How Criticaster Works
Our approach to turning aggregated professional reviews into one trustworthy critic score per product.
What sources we use
We pull reviews from established, independent publications that employ professional reviewers. Publications like CNET, TechRadar, Tom's Guide, RTINGS, Wirecutter, and many more. New sources are added automatically as we discover quality reviews.
Big names don’t get special treatment. Neither do small ones. A deeply technical review from a niche audio publication carries the same weight as one from a major tech site. We care about the quality of the review, not the size of the logo. We’re constantly discovering and adding new sources as we find reputable reviewers doing real, hands-on testing. For a deeper look at our sourcing criteria, see where the reviews come from
What we exclude
Not all reviews are created equal. We apply strict filters to keep the data clean:
- No e-commerce reviews. Amazon, Best Buy, Walmart, and similar retailer reviews are excluded. Those are customer opinions, not professional analysis.

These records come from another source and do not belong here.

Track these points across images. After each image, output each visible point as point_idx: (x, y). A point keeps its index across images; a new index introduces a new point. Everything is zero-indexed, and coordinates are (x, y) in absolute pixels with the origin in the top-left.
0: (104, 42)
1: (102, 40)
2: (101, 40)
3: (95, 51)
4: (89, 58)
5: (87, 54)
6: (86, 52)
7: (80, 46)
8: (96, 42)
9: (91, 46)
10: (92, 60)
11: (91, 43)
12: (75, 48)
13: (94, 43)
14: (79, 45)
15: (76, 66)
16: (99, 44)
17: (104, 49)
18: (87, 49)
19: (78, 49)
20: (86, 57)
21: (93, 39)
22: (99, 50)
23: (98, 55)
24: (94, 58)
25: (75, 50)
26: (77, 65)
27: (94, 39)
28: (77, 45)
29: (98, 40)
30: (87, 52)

- No user-generated review platforms. Sites like Trustpilot, Yelp, and G2 are filtered out.
- No manufacturer or brand content. Official product pages and brand blogs are not reviews—they're marketing.
- No social media or video platforms. Reddit threads, YouTube videos, and social posts don't meet our quality bar for structured review data.

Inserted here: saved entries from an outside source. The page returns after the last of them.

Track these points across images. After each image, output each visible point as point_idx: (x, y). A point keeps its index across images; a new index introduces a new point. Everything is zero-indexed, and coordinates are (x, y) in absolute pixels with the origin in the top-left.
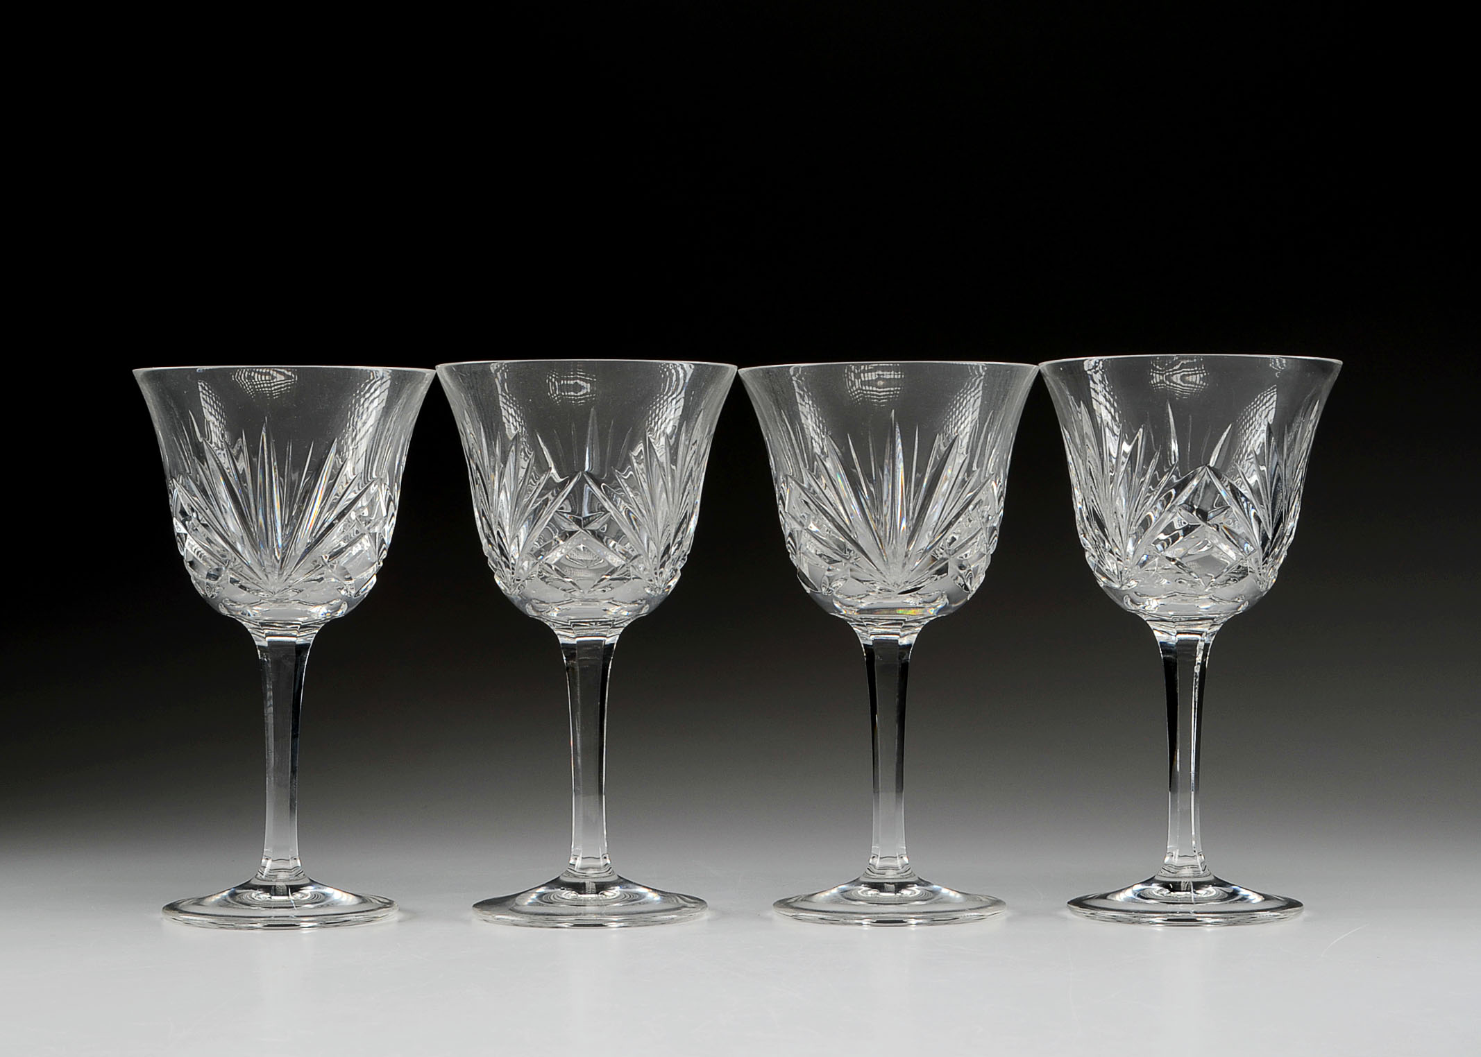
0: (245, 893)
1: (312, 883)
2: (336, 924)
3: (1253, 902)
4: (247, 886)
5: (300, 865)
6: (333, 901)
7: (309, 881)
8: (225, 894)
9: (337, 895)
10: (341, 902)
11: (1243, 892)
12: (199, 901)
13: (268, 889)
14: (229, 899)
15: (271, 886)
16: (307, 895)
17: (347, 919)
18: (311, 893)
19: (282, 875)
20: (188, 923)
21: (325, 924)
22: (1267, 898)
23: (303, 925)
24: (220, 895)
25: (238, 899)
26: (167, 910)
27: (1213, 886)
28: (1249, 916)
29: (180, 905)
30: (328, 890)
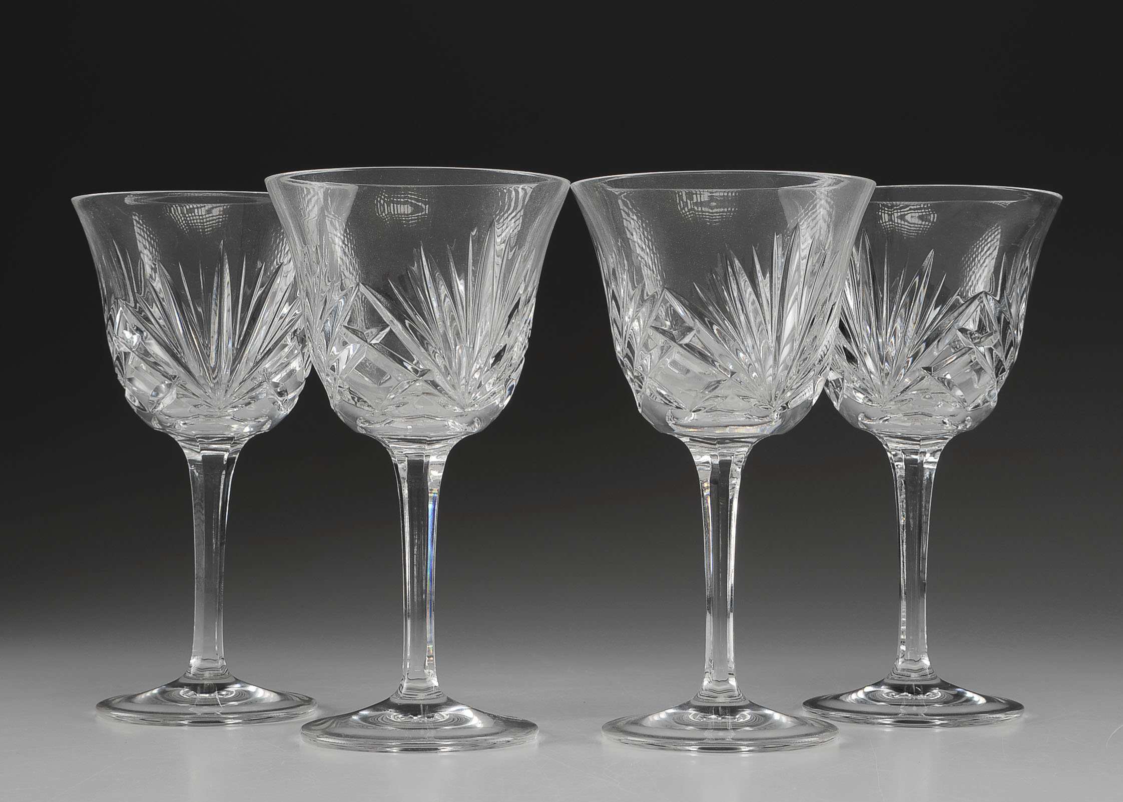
0: (175, 690)
1: (237, 681)
2: (261, 720)
3: (979, 703)
4: (176, 684)
5: (225, 664)
6: (256, 699)
7: (234, 680)
8: (155, 691)
9: (261, 694)
10: (264, 699)
11: (969, 695)
12: (130, 699)
13: (194, 687)
14: (159, 697)
16: (231, 694)
17: (270, 715)
18: (236, 691)
19: (207, 674)
20: (119, 719)
21: (249, 721)
22: (989, 699)
23: (229, 721)
24: (150, 692)
26: (99, 707)
28: (972, 717)
29: (113, 702)
30: (251, 688)
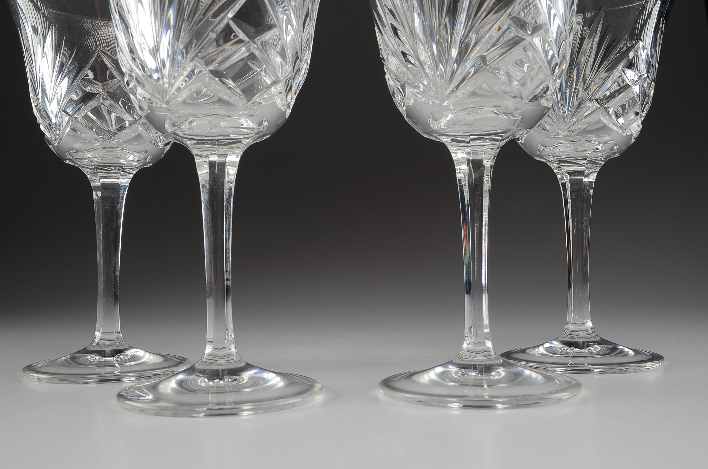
15: (102, 351)
25: (77, 360)
27: (598, 344)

- No thin content. Reviews must contain at least 500 characters of substantive analysis. Quick takes and headline summaries are discarded.
Every review is also checked for relevance: if a review isn't actually about the product in question (e.g., a roundup that barely mentions it), it gets removed.
How scores are normalized
Different publications use different scoring systems—some rate out of 5, others out of 10, some use letter grades, and some don't give a score at all. We normalize everything to a consistent 0–100 scale.
Conversion examples
When a review doesn't include an explicit score, we analyze the full text—looking at the reviewer's conclusion, the balance of praise vs. criticism, and the severity of any issues mentioned—to infer a fair normalized score.
How the final score is calculated
The product's Critic Score is the average of all valid normalized review scores, rounded to the nearest whole number. Simple and transparent.
We don't apply hidden weighting, editorial overrides, or adjustments based on advertiser relationships. The score is purely a reflection of what professional critics think.
Pros and cons
We extract pros and cons from every review and then consolidate them across sources. When multiple reviewers mention the same strength or weakness, it gets a higher count—so you can see at a glance what the consensus is, not just one reviewer's opinion.
Why this is more reliable
Most “best of” articles you find online are written by a single author, often influenced by affiliate revenue or limited testing. Here's how Criticaster is different:
- Consensus over opinion. A single review can be an outlier. Aggregating across multiple independent reviewers surfaces the true picture.
- No pay-to-play. We don't accept payment from brands to feature or boost products. The scores are what they are.
- Transparent sourcing. Every product page links directly to the original reviews so you can verify our data yourself.
- Systematic, not editorial. Our pipeline processes every product the same way. There's no editorial hand on the scale picking favorites.
No methodology is perfect. We've written openly about the limitations of aggregated scores—including score compression, normalization trade-offs, and uneven review coverage—because we think transparency matters as much as the scores themselves.